## Work order
A single number is the answer: the count of lines below that contain "Daily".

## Data to use
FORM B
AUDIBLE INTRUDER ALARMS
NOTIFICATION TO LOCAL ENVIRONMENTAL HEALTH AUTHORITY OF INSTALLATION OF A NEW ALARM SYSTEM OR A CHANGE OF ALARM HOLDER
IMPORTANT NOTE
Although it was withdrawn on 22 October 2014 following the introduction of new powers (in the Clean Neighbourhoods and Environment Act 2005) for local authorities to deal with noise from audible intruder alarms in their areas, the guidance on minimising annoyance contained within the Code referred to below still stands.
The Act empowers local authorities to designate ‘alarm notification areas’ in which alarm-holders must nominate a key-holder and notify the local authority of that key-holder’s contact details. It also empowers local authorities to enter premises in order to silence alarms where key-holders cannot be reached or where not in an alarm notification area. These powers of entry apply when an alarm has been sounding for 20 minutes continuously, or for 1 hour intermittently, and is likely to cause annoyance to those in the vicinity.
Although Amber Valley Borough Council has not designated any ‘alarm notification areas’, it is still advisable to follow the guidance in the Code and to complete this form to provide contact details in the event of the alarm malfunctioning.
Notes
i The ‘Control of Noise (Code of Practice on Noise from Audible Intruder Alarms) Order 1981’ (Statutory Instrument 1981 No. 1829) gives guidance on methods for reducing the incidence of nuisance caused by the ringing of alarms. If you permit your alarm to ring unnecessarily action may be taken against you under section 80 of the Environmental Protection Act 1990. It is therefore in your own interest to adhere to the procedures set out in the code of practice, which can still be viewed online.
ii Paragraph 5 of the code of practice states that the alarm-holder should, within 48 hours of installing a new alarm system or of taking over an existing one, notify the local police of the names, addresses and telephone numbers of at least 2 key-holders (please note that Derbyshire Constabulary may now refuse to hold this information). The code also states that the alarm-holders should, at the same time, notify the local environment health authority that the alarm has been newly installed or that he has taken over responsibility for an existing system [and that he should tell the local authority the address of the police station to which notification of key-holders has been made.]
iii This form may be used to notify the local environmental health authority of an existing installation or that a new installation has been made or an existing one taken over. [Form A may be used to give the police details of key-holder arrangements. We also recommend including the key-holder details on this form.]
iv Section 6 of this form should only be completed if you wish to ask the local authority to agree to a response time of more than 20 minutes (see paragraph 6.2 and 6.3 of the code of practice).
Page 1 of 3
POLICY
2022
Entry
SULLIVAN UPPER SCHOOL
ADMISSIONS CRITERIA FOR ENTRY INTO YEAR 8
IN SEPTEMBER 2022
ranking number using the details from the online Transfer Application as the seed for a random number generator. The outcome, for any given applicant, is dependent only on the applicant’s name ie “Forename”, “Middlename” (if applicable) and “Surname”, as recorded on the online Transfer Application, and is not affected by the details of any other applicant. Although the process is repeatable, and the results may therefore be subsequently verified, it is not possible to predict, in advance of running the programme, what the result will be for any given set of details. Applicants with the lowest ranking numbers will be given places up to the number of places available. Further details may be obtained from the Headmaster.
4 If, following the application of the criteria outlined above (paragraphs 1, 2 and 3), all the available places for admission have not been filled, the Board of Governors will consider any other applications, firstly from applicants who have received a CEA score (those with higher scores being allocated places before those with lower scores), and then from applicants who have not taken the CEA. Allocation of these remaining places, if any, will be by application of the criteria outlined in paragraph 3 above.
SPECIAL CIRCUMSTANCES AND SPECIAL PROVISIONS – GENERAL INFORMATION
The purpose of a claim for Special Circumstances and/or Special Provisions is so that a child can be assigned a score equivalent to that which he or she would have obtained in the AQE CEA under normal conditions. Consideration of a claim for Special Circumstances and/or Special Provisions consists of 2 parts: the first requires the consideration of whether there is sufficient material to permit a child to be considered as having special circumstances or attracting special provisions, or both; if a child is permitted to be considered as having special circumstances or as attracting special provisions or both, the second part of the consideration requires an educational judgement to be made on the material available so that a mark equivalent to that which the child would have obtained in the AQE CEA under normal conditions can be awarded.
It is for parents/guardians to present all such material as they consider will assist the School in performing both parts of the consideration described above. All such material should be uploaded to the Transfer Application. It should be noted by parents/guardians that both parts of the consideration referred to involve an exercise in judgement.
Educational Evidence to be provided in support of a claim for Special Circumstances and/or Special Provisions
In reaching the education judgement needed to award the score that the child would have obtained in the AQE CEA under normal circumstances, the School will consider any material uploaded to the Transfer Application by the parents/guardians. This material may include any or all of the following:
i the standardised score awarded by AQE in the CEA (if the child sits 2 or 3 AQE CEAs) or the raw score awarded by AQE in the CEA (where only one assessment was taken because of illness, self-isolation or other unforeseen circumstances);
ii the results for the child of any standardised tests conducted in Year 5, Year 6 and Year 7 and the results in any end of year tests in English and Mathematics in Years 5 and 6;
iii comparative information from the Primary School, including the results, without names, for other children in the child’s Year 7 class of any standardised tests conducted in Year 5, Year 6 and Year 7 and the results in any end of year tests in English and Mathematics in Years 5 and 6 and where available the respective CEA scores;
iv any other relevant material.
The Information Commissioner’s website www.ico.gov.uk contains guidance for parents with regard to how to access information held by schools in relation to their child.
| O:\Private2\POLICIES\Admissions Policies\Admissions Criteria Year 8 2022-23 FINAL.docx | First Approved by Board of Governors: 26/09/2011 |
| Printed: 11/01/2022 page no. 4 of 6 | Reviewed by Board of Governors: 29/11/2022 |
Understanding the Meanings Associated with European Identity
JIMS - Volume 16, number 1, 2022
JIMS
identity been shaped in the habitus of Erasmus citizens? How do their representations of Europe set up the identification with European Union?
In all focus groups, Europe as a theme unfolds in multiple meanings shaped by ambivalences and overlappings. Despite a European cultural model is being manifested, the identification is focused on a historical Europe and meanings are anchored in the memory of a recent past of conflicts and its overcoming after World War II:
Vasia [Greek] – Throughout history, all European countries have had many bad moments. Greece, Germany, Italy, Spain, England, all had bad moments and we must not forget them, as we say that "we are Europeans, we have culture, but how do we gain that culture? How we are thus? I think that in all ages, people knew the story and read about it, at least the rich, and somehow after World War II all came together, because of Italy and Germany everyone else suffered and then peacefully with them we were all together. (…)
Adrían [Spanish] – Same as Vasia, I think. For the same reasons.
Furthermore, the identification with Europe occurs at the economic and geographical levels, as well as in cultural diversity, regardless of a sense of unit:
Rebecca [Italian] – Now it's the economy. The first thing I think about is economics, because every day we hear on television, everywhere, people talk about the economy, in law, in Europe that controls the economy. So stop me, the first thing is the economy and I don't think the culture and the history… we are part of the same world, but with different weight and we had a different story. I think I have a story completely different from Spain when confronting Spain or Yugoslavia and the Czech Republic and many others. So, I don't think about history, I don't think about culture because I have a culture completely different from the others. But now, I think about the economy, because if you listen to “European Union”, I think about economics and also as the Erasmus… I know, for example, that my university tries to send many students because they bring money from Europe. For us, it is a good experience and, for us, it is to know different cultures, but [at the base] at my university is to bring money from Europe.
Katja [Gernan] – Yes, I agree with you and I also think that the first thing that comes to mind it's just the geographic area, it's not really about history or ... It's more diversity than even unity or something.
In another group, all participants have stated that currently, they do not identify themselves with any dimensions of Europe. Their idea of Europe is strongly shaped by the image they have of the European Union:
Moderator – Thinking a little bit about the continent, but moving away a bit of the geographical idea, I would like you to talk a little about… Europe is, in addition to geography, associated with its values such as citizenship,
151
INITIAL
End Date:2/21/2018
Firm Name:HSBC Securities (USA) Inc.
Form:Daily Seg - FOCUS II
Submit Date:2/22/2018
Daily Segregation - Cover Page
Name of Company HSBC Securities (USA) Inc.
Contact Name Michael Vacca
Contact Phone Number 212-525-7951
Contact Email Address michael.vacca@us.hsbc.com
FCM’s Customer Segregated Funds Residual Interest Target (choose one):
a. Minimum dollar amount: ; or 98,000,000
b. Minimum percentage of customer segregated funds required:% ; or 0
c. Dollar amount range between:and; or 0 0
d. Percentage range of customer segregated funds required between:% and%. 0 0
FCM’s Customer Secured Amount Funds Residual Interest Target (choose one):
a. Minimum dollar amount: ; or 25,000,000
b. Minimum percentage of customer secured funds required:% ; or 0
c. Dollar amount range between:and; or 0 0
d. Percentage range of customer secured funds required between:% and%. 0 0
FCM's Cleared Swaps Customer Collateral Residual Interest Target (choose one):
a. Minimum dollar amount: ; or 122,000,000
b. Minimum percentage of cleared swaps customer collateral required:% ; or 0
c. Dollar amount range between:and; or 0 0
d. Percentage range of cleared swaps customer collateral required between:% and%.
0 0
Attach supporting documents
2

## Final answer
2